Yesterday I led a workshop on integration of dogs with crisis response, CISM and peer support, which arose from the successes and relationships that we had with dog teams when I was working for CAL FIRE on the North Bay fires and others. Here are some quick notes on ideas and insights.
Our big take-away was that we should follow up with further networking and communications, so that we can increase the number of trained teams and deployments. A number of the attendees have been working with dogs for other purposes and are interested in expanding into crisis response. For example. Search and Rescue (SAR) dogs end up being comfort dogs anyway, so formalizing the training and activities would a natural expansion.

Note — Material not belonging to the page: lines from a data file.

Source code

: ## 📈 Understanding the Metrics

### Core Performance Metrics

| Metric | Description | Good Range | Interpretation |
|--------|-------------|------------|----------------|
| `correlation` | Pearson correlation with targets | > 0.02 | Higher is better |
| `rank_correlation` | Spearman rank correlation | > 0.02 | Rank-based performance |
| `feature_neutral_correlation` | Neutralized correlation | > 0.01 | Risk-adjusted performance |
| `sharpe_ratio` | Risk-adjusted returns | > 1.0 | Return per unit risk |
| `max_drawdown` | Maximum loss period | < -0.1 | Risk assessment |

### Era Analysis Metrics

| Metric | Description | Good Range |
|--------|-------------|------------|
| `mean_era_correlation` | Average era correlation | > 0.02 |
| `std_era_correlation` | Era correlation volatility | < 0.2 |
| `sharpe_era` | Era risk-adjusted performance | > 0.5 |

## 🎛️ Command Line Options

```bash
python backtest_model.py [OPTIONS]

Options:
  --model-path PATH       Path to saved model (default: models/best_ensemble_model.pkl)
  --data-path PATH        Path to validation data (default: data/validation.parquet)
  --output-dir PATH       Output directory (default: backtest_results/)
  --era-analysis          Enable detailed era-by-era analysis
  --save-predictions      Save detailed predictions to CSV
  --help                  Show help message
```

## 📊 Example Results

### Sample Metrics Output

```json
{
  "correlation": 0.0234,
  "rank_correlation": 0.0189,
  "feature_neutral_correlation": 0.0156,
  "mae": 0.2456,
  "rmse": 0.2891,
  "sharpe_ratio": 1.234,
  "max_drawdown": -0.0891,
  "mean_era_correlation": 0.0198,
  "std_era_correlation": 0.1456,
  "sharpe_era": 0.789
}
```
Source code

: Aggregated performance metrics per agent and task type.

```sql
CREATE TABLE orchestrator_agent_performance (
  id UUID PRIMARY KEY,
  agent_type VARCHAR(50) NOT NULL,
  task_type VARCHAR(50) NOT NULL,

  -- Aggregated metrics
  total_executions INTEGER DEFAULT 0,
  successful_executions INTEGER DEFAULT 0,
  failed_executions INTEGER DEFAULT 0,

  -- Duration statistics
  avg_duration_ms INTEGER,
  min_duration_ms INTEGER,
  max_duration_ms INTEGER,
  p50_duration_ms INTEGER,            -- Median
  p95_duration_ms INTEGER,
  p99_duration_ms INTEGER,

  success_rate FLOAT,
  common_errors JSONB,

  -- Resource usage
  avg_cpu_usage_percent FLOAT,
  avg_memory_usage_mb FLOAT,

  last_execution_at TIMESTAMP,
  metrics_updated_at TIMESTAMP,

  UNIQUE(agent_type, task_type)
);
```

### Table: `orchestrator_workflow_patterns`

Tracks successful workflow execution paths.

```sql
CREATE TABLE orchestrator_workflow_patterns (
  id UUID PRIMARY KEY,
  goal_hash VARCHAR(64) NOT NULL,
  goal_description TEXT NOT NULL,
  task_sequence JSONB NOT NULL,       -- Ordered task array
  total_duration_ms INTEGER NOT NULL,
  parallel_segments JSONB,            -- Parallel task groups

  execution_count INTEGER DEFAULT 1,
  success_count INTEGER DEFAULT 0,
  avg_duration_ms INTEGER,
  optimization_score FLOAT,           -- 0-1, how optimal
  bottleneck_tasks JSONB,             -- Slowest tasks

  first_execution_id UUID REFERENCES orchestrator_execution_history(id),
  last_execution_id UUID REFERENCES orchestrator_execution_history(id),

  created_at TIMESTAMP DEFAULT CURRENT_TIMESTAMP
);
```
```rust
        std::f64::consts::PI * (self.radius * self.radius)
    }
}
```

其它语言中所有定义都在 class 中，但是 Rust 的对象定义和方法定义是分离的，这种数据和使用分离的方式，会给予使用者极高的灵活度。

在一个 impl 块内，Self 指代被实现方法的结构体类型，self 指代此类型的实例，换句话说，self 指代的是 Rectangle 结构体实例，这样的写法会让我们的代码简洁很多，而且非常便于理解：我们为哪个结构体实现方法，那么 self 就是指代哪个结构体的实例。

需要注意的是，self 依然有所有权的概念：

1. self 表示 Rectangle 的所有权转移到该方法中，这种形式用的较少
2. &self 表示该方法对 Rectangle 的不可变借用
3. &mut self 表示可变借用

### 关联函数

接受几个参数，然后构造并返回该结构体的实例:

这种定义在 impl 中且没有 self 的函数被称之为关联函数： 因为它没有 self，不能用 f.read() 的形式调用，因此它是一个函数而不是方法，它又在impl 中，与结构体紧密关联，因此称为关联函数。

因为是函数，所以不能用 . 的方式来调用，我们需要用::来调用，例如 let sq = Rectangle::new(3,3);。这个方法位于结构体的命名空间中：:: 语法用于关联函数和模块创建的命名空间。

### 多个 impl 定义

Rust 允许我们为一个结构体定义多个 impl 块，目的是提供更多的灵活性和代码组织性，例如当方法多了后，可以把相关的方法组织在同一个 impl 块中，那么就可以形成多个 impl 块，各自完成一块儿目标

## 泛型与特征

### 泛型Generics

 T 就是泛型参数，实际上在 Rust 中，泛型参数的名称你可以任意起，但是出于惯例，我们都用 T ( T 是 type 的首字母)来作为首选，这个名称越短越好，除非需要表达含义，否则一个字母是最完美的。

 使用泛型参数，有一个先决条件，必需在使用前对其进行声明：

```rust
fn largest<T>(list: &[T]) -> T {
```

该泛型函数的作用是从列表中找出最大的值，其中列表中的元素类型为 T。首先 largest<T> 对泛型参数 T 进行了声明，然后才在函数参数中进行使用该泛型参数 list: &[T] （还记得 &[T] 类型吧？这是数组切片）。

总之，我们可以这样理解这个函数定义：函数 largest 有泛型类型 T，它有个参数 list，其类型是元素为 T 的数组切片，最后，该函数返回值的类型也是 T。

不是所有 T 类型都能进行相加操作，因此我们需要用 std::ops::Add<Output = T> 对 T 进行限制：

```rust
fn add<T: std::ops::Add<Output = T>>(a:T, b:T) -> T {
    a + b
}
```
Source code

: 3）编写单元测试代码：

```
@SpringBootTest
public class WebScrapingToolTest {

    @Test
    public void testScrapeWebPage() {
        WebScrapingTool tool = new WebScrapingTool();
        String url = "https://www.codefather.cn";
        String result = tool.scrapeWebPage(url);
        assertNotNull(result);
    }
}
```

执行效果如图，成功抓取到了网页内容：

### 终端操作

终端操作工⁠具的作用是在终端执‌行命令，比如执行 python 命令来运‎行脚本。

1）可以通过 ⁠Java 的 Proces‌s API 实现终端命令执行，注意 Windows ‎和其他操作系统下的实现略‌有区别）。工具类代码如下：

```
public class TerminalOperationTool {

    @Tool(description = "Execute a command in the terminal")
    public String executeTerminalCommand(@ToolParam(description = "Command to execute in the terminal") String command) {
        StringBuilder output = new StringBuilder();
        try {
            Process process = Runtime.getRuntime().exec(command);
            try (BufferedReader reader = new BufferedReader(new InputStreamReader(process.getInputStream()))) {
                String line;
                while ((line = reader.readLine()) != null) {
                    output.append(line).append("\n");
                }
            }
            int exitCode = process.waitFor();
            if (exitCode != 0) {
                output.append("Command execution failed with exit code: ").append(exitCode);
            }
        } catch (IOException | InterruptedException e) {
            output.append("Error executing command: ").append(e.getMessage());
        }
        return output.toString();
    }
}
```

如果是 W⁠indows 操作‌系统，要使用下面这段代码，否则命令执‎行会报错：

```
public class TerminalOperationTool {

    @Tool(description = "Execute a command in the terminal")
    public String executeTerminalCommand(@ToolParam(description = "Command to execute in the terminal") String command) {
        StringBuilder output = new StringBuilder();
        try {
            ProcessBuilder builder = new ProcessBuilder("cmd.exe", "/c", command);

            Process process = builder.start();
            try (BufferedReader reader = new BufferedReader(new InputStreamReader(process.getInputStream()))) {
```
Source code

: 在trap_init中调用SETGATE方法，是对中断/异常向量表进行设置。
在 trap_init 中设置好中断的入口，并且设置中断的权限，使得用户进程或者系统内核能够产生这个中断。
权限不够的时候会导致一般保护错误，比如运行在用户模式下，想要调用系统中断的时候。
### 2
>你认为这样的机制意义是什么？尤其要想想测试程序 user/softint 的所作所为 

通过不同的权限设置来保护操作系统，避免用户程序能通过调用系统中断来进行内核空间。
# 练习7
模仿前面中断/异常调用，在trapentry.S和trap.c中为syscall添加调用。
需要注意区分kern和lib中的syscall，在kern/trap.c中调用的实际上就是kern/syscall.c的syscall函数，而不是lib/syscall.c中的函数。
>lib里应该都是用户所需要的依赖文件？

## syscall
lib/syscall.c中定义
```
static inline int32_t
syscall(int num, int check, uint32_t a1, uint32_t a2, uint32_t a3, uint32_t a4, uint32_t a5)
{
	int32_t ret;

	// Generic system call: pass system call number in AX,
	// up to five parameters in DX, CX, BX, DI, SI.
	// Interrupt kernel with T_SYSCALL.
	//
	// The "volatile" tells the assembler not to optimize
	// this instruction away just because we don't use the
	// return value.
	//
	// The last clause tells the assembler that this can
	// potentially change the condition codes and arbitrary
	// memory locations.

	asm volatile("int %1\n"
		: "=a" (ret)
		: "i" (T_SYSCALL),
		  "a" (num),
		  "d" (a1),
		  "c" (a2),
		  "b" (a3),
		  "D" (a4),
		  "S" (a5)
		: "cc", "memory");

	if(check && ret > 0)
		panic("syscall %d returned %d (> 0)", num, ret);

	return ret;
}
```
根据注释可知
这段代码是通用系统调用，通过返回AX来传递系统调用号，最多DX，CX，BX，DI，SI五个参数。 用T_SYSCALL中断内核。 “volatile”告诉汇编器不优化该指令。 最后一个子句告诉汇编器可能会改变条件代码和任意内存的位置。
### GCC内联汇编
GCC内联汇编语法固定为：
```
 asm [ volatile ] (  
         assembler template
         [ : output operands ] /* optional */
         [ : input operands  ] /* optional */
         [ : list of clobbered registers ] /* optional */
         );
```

- When you have a dog, you are forced to take breaks.
- Background checks (for handlers) are necessary before taking dogs into sensitive areas such as dispatch centers.
- Dog visits for first responders who are forced off of work for any reason, but especially when injured (physically or psychologically) could be powerful. So often, responders feel abandoned or betrayed when they are not permitted to work.
- Dogs are “outsiders” – they aren’t firefighters, cops, medics, dispatchers, etc. – but they are able to provide comfort anyway. That’s a lesson for every “outsider.” If you are just present and responsive to emotions, you can be a support. You don’t have to understand the job.
- Comfort dogs have participated in West Coast Post-Trauma Retreat – great to hear! WCPR, where I’ve served as a peer, is a wonderful thing.
- CAL FIRE had approximately 18,000 per support contacts in 2017. Wow.
- We heard about comfort dogs that help witnesses and victims of violent crimes, such as domestic violence, take the stand and testify despite their fears.
- In Sonoma County, dogs routinely take part in the anti-drunk driving high school program, Every 15 Minutes.
- Dogs were visiting the helibases at the North Bay fires – one Aussie shepherd was informally adopted as a mascot!
- Damage inspectors and investigators have some of the toughest jobs at large fires.
- The amount of scientific evidence supporting the use of comfort or trauma dogs is extensive and strongly supports the practice.
Every time I’m involved in one of these discussions, my heart longs to have a comfort dog that I can take along when I’m deployed for peer support or crisis intervention. I hate to think about losing either of our dogs, but I know they probably won’t last as long as I will, so I start thinking about what’s next for our family. And there’s also the possibility of comfort horse, too – my wife spent yesterday at an equine therapy workshop, learning how she might use our horse or others. Horses are big! Perhaps a miniature… (which are recognized as therapy animals by the government).